Probably not Boeing!

El Bunto
14th Oct 2016, 12:20
Well it did take Airbus about 15 years to cotton-on to the correct market segment. Flight International, 1967: [quote] Some soothsayers contend that the biggest market is not for jumbo airbuses, but for 180-200-seat aircraft like the Two-Eleven, and that Europe ought not to leave this market to the Boeing 727-200 and its derivatives. They say that the airlines may buy 1,000 or more 200-seaters between now and 1980. [\quote]

Allan Lupton
14th Oct 2016, 12:23
Nor the UK government of the day which left Hawker Siddeley to go it alone as the British partner.
The market research people were only looking at A300-sized aeroplanes in those days and would also have been surprised that (a) Airbus would enter the narrow-body market and (b) that when they did, it became the success it is.

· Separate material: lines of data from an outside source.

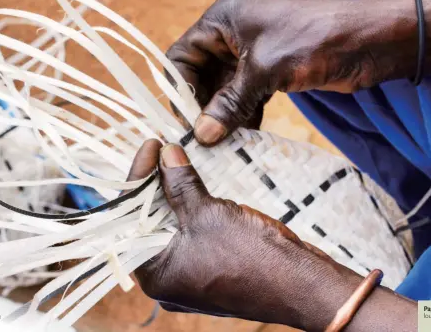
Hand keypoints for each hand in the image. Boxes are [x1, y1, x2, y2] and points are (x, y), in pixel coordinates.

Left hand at [127, 140, 365, 329]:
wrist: (301, 285)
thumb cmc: (250, 256)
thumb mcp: (208, 214)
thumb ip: (180, 184)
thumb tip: (165, 154)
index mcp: (155, 274)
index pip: (128, 220)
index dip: (137, 178)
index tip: (151, 146)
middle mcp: (168, 279)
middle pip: (147, 224)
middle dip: (154, 186)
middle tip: (160, 152)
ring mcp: (191, 276)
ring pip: (172, 228)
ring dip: (174, 196)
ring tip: (177, 162)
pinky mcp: (213, 269)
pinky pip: (193, 235)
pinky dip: (193, 210)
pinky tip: (198, 184)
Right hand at [166, 0, 416, 145]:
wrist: (369, 42)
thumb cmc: (313, 40)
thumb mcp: (264, 71)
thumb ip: (230, 103)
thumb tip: (201, 135)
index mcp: (222, 20)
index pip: (183, 56)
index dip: (179, 88)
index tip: (182, 122)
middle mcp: (232, 36)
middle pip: (202, 76)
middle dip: (201, 107)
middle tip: (199, 142)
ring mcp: (252, 56)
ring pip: (224, 91)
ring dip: (222, 117)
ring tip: (218, 147)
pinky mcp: (271, 74)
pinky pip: (246, 98)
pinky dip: (243, 117)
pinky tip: (242, 140)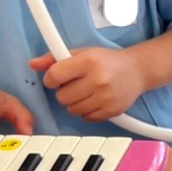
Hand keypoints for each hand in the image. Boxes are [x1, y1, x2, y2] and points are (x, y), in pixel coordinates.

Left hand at [29, 48, 147, 120]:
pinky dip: (87, 111)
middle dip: (65, 91)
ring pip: (72, 110)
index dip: (51, 79)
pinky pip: (86, 118)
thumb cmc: (108, 61)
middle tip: (77, 84)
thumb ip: (55, 58)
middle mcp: (98, 79)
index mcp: (89, 61)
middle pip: (62, 96)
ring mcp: (106, 97)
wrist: (138, 70)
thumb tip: (33, 64)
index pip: (54, 76)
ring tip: (87, 92)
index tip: (58, 77)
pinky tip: (95, 100)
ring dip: (75, 102)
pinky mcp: (112, 111)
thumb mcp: (83, 53)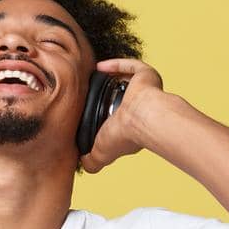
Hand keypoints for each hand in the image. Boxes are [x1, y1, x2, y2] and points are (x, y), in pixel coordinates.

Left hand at [78, 58, 167, 173]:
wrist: (141, 118)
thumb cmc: (123, 135)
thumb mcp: (101, 153)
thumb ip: (91, 161)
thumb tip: (81, 163)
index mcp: (130, 126)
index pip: (115, 119)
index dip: (100, 115)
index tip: (86, 112)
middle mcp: (138, 108)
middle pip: (119, 99)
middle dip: (104, 95)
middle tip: (84, 91)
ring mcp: (143, 91)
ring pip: (126, 81)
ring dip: (110, 78)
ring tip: (90, 77)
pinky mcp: (146, 76)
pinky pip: (131, 66)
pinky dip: (116, 65)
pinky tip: (99, 67)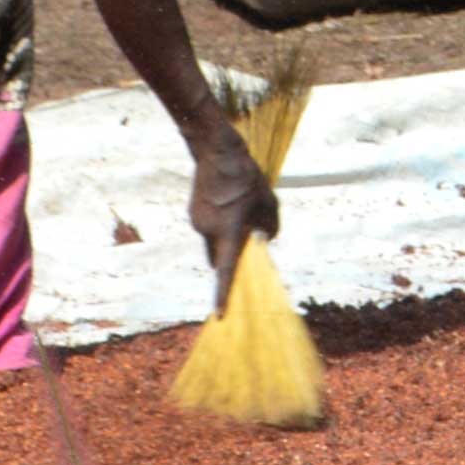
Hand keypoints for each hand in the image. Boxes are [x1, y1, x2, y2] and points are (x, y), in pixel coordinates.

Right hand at [188, 133, 282, 298]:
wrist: (216, 149)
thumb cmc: (246, 176)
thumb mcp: (268, 200)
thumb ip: (270, 225)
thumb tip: (265, 240)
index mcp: (228, 230)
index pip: (225, 270)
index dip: (223, 294)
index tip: (219, 314)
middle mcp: (208, 230)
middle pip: (219, 257)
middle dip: (231, 257)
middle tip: (248, 238)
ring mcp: (198, 221)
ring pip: (213, 242)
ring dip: (225, 237)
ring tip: (238, 208)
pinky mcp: (193, 212)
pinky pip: (207, 227)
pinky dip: (218, 224)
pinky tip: (228, 201)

ETA written before El Bunto's contribution, but anent that I can say that in 1967 Boeing and Douglas had aeroplanes in the sub-200 seat market and Douglas, Lockheed and Boeing had aeroplanes that were 350-seat plus so the gap was around 250-300 seats.

PAXboy
14th Oct 2016, 13:10
Also, from 1974, count all the manufacturers that have been bought up/folded. Then count the increasing production from Russia, China, Canada, Brazil - especially in the categrory we now know as 'RJs'.

A30yoyo
14th Oct 2016, 13:17
And more than 70% were single aisle A320 series

Rengineer
14th Oct 2016, 14:02
Nobody thought so at the time, not even the greatest optimists. It comes down to having the right aircraft at the right time - several times over - , to skilful and shrewd marketing, and to a continuous drive to be the best.
There have been great successes - like selling the A300 to Eastern - and some sad stories, as you'd expect. But most of all it was and is just hard and exceptionally professional work.

Volume
18th Oct 2016, 23:32
But most of all it was and is just hard and exceptionally professional work. Lots of it was luck. Without the oil crisis, nobody would have asked for fuel economic aircraft... And we would all fly supersonic today.